## WHAT THE TASK REQUIRES:
The result should be an exact copy of only the lines from the one holding "Хлеб пшеничный (завтрак): 1.97 -> 1.98" through the last line of the data below, please, without pictures.

(DATASET RECORDS)

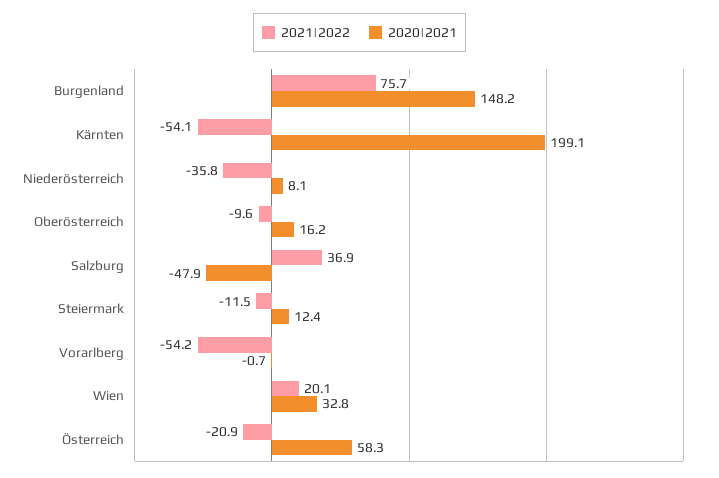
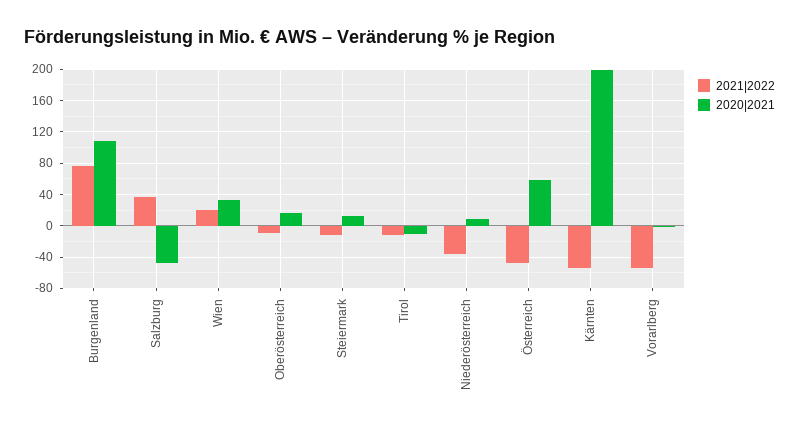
2020|2021, Burgenland: 148.2 -> 110
2021|2022, Österreich: -20.9 -> -50
2021|2022, Tirol: none -> -10
2020|2021, Tirol: none -> -10

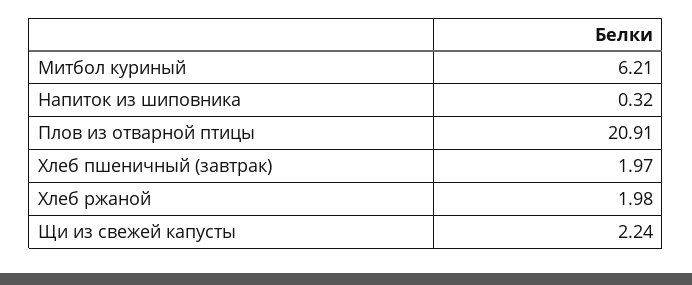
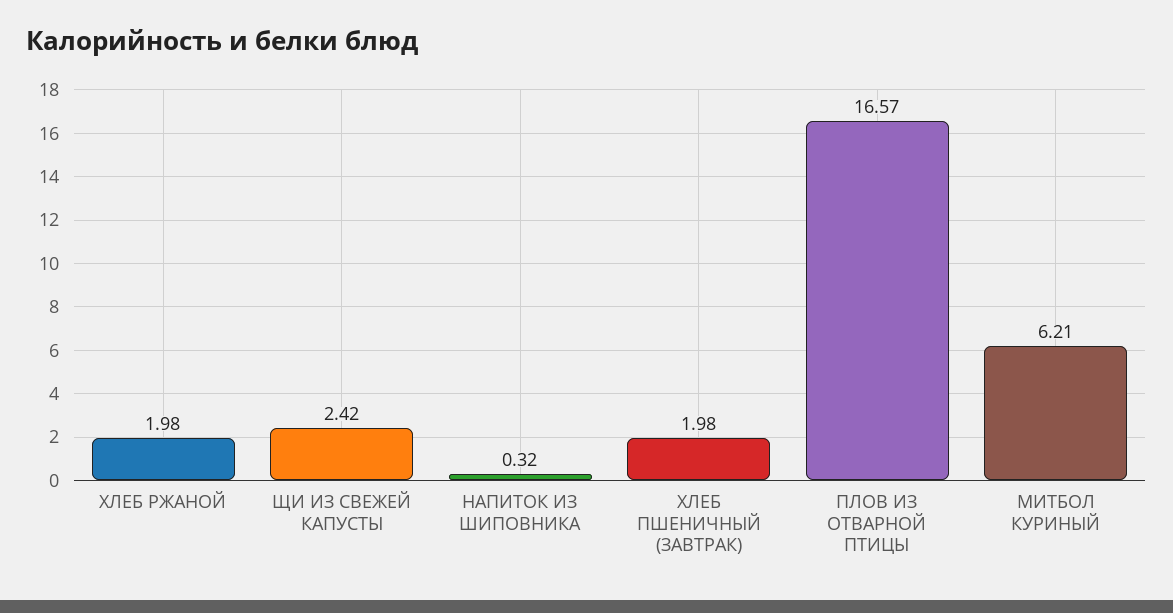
Плов из отварной птицы: 20.91 -> 16.57
Хлеб пшеничный (завтрак): 1.97 -> 1.98
Щи из свежей капусты: 2.24 -> 2.42

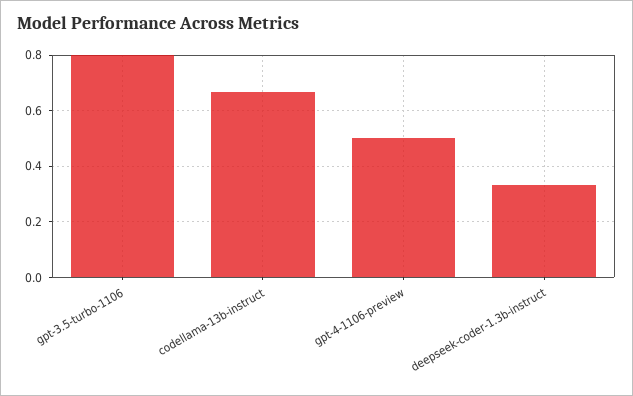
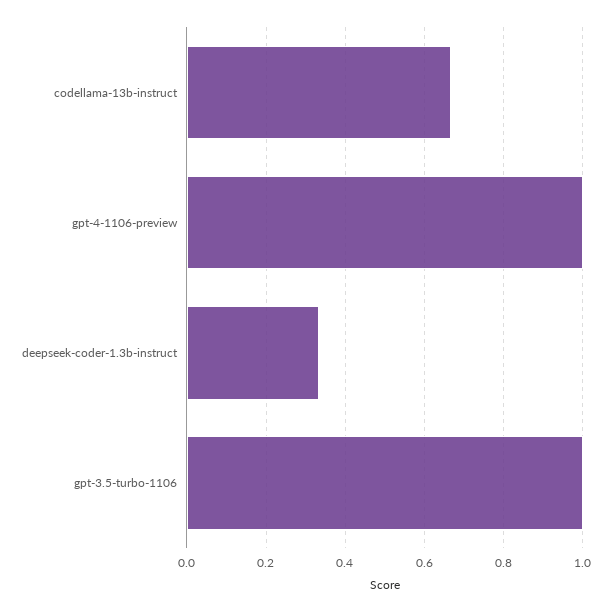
gpt-3.5-turbo-1106: 0.8 -> 1
gpt-4-1106-preview: 0.5 -> 1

(End DATASET RECORDS)

## SOLUTION:
Хлеб пшеничный (завтрак): 1.97 -> 1.98
Щи из свежей капусты: 2.24 -> 2.42

gpt-3.5-turbo-1106: 0.8 -> 1
gpt-4-1106-preview: 0.5 -> 1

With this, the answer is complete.